Maximiliano Rodríguez

Personal information
- Full name: Maximiliano Leonel Rodríguez
- Date of birth: 1 April 1994 (age 31)
- Place of birth: Buenos Aires, Argentina
- Height: 5 ft 10 in (1.78 m)
- Position(s): Attacking midfielder

Youth career
- 2007–2009: Atlético Madrid
- 2009–2011: Argentinos Juniors

Senior career*
- Years: Team / Apps / (Gls)
- 2011–2014: Argentinos Juniors / 8 / (0)
- 2013: → Montreal Impact (loan) / 0 / (0)
- 2014: Bella Vista

= Maximiliano Rodríguez (footballer, born 1994) =

Argentine footballer

Maximiliano Leonel Rodríguez (born 1 April 1994) is an Argentine footballer who plays as an attacking midfielder.

==Club career==
===Youth career===
Maximiliano Rodríguez was part of the youth program at Atlético Madrid from 2007 to 2009. He then returned to his native Argentina and was part of the youth squad of Argentinos Juniors from 2009 to 2011.

Collected data:
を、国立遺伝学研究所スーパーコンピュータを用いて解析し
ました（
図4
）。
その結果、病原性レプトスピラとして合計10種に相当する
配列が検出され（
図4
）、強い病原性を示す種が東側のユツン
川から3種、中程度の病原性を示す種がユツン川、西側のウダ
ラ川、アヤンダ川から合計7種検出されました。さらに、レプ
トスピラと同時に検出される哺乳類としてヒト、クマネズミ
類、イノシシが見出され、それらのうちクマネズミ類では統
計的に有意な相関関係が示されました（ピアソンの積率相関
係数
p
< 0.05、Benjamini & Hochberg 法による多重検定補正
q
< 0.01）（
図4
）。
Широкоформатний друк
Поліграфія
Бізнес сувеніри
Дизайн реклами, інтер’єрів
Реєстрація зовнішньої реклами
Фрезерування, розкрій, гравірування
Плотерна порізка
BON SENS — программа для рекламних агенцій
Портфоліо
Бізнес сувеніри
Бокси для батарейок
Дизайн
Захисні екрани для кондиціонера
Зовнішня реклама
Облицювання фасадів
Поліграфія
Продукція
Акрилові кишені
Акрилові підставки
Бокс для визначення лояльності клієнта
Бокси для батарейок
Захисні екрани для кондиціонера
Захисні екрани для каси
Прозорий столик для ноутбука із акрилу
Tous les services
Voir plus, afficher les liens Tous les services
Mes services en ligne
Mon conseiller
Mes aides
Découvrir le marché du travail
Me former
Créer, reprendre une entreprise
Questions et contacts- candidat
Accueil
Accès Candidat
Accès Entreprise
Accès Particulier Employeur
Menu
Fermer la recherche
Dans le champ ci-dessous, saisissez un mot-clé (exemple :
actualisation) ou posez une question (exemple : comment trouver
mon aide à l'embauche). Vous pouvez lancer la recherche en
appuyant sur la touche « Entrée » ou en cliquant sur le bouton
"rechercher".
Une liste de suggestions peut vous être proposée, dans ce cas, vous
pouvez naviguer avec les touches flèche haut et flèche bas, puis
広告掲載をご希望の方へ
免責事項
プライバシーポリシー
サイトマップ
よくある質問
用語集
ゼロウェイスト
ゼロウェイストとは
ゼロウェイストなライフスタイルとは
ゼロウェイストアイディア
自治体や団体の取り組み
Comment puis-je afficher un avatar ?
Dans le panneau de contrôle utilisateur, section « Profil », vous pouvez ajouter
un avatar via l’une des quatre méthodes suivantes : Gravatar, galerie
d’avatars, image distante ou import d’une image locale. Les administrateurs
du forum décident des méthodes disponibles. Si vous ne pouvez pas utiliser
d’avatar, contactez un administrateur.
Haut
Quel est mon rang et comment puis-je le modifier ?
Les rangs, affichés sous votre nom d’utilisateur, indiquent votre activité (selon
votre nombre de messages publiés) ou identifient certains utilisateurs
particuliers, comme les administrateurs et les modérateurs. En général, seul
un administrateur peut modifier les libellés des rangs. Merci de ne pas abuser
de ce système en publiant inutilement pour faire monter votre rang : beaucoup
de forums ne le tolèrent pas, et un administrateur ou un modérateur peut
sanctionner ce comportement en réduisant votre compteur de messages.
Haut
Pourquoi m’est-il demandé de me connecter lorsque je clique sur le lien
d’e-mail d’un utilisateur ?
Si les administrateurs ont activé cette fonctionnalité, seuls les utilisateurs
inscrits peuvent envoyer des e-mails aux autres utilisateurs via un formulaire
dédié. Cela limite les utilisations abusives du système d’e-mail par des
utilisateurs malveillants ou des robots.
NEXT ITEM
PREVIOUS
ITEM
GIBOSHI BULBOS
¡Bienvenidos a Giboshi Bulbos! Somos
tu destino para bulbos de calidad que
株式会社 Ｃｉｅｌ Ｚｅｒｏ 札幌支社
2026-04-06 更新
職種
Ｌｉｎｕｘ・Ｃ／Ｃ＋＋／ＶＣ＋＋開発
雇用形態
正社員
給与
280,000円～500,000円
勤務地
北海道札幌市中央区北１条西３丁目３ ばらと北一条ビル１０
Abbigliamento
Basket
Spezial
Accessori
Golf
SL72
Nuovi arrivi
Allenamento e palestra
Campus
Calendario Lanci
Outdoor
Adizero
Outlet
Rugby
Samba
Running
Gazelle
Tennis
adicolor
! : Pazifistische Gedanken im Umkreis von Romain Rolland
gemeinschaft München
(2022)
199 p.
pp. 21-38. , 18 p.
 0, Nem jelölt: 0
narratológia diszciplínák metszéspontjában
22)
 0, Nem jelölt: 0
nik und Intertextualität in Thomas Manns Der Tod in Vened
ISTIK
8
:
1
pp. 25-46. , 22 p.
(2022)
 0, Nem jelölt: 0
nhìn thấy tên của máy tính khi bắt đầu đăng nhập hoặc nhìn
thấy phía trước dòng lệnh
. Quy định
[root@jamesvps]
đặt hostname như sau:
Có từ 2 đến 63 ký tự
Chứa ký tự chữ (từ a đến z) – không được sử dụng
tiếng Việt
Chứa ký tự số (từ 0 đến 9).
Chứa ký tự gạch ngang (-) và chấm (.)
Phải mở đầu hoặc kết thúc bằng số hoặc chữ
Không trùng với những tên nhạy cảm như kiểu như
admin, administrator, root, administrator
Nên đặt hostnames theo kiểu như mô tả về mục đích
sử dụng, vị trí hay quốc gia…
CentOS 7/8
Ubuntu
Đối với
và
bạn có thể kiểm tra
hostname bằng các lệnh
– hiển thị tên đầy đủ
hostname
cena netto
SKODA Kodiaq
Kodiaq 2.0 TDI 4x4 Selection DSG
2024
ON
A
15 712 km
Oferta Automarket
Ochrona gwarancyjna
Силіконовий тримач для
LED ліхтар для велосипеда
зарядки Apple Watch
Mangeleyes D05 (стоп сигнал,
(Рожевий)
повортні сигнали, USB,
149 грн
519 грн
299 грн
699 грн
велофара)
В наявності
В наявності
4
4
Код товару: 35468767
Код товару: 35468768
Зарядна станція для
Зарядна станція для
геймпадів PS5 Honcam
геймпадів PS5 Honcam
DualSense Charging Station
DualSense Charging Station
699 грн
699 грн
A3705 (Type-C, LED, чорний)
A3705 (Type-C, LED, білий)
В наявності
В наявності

# What you will do
1/ Answer these questions from the article on Maximiliano Rodríguez:
(a) What is his listed height?
(b) How many appearances did he make for Argentinos Juniors in his senior career?
(c) During which years was he in the youth program at Atlético Madrid?
2/ Which clubs are named in the article on Maximiliano Rodríguez? List every one.
3/ Extend the article on Maximiliano Rodríguez, starting after its last sentence.

# Solved tasks
1/
(a) 5 ft 10 in (1.78 m)
(b) 8
(c) 2007 to 2009

2/
Atlético Madrid
Argentinos Juniors
Montreal Impact
Bella Vista

3/
===Professional career===
In 2011, Maximiliano Rodríguez was promoted to the senior squad of Argentinos Juniors. Between 2011 and 2013, Rodríguez made 8 appearances for the club. On 13 April 2013 it was announced that Rodríguez was signed on loan by the Montreal Impact of Major League Soccer for the 2013 Major League Soccer season. The loan included an option for a permanent transfer. Nick De Santis, sporting director of the Impact, said, "He's got a good physique, he's explosive, he's intelligent enough to know how to work both halves of the field, but mostly he's got this great vision."